1) A skill set evaluation of the Lakers' overall roster strongly suggests that this team is just not as good as Oklahoma City and San Antonio and that, over the course of a long season, would struggle to earn a playoff berth in the West sans Bryant; the Lakers squeaked to a 5-2 mark against a weak schedule without Bryant but, much like the Philadelphia 76ers feasted on a weak schedule early in the season and are now leaking oil, the Lakers would fall off if they had to endure an extended period without Bryant: the Lakers' big guys cannot consistently create high percentage shots for themselves and World Peace would not shoot .500 or better over the course of dozens of games.

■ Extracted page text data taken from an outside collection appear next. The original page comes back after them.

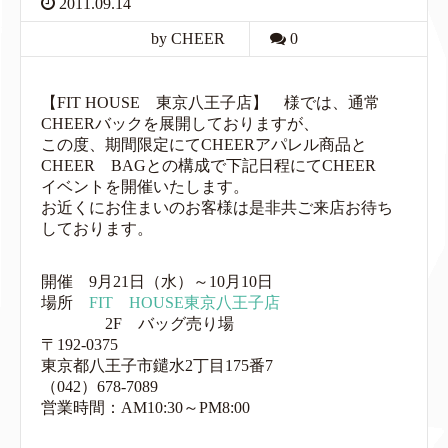
2011.09.14
by CHEER
0
【FIT HOUSE 東京八王子店】 様では、通常
CHEERバックを展開しておりますが、
この度、期間限定にてCHEERアパレル商品と
CHEER BAGとの構成で下記日程にてCHEER
イベントを開催いたします。
お近くにお住まいのお客様は是非共ご来店お待ち
しております。
開催 9月21日（水）～10月10日
場所
FIT HOUSE東京八王子店
2F バッグ売り場
〒192-0375
東京都八王子市鑓水2丁目175番7
（042）678-7089
営業時間：AM10:30～PM8:00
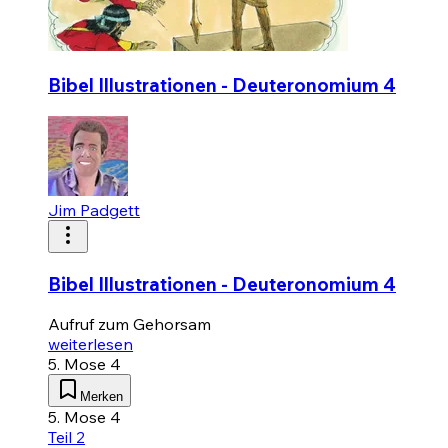
Bibel Illustrationen - Deuteronomium 4
Jim Padgett
Bibel Illustrationen - Deuteronomium 4
Aufruf zum Gehorsam
weiterlesen
5. Mose 4
Merken
5. Mose 4
Teil 2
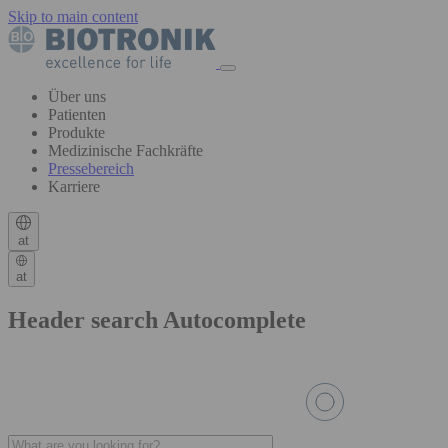
Skip to main content
Über uns
Patienten
Produkte
Medizinische Fachkräfte
Pressebereich
Karriere
at
at
Header search Autocomplete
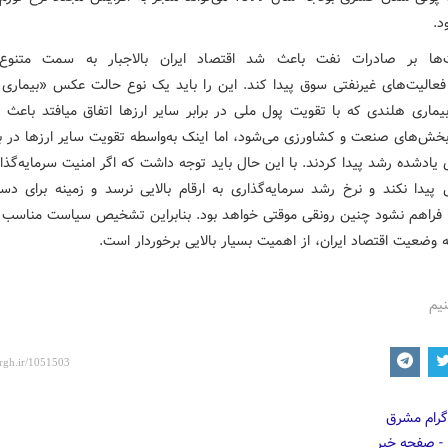
‌ها بر صادرات نفت باعث شد اقتصاد ایران بالاجبار به سمت متنوع‌
الیت‌های غیرنفتی سوق پیدا کند. این را باید یک نوع حالت عکس «بیماری
یماری هلندی که با تقویت پول ملی در برابر سایر ارزها اتفاق میافتد باعث 
ش‌های صنعت و کشاورزی می‌شود، اما اینک به‌واسطه تقویت سایر ارزها در برا
ادشده رشد پیدا کردند. با این حال باید توجه داشت که اگر امنیت سرمایه‌گذا
یدا نکند و نرخ رشد سرمایه‌گذاری به ارقام بالایی نرسد و زمینه برای دس
ا فراهم نشود چنین رونقی موقتی خواهد بود. بنابراین تشخیص سیاست مناسب 
ه وضعیت اقتصاد ایران، از اهمیت بسیار بالایی برخوردار است.
نیم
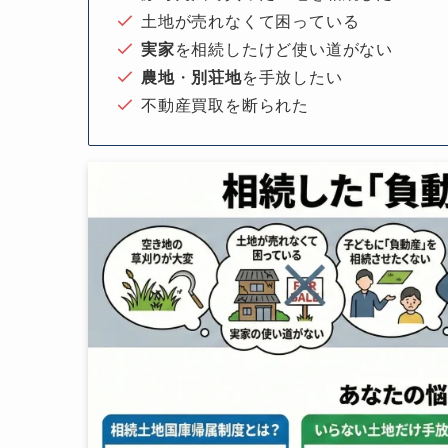
土地が売れなくて困っている
実家
を相続したけど使い道がない
農地
・
別荘地
を手放したい
不動産買取を断られた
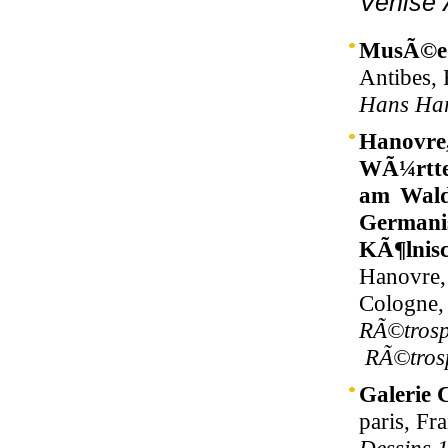
Venise 
MusÃ©e 
Antibes, 
Hans Har
Hanovre
WÃ¼rttem
am Wald
German
KÃ¶lnisc
Hanovre,
Cologne,
RÃ©trosp
RÃ©trosp
Galerie
paris, Fr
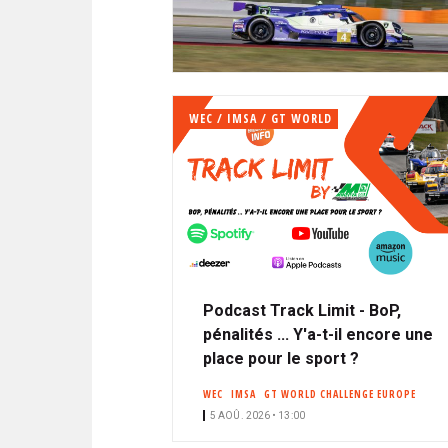
N
i
A
i
C
l
N
p
I
a
P
T
l
A
WEC / IMSA / GT WORLD
L
E
Podcast Track Limit - BoP,
pénalités ... Y'a-t-il encore une
place pour le sport ?
WEC
IMSA
GT WORLD CHALLENGE EUROPE
5 AOÛ. 2026 • 13:00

2) Instead of objectively evaluating players and teams, "stat gurus" make bold declarations that are not supported by observed facts and they refuse to amend their declarations even as contradictory evidence emerges; also, media members--some of whom are "stat guru" sycophants, while others reach idiotic conclusions of their own free will--apply nonsensical and often contradictory standards when they evaluate players. Bryant's field goal percentage and shot selection are regularly criticized without any semblance of understanding of the context in which Bryant takes those shots, while other players are evaluated by much more lenient standards: Derrick Rose won the 2011 MVP over LeBron James largely because Rose supposedly carried a weak supporting cast to the best record in the East and Rose's frequent subpar, high volume shooting performances were excused because he allegedly had no help--but this year the Bulls still have the best record in the East even though Rose has missed nearly half of the season and the young, athletic Rose shot worse than Bryant in 2011 and has only shot slightly better than Bryant this season. Why is Bryant evaluated mainly by FG% and FGAs while a different, more lenient standard is applied to Rose? I think that both Bryant and Rose are great players--as I made clear in my 2011 NBA awards article--but I evaluate Bryant and Rose (and all NBA players) based on their skill sets, not based on media-driven story lines ("Rose carries talentless Bulls team") or the bleatings of "stat gurus" ("Bynum and Gasol are great, efficient big men, while Bryant is an inefficient gunner"). "Stat gurus" and media members regularly issue incorrect evaluations of players and teams because they are more concerned with preconceived story lines than they are with objectively and intelligently analyzing what actually happens during games.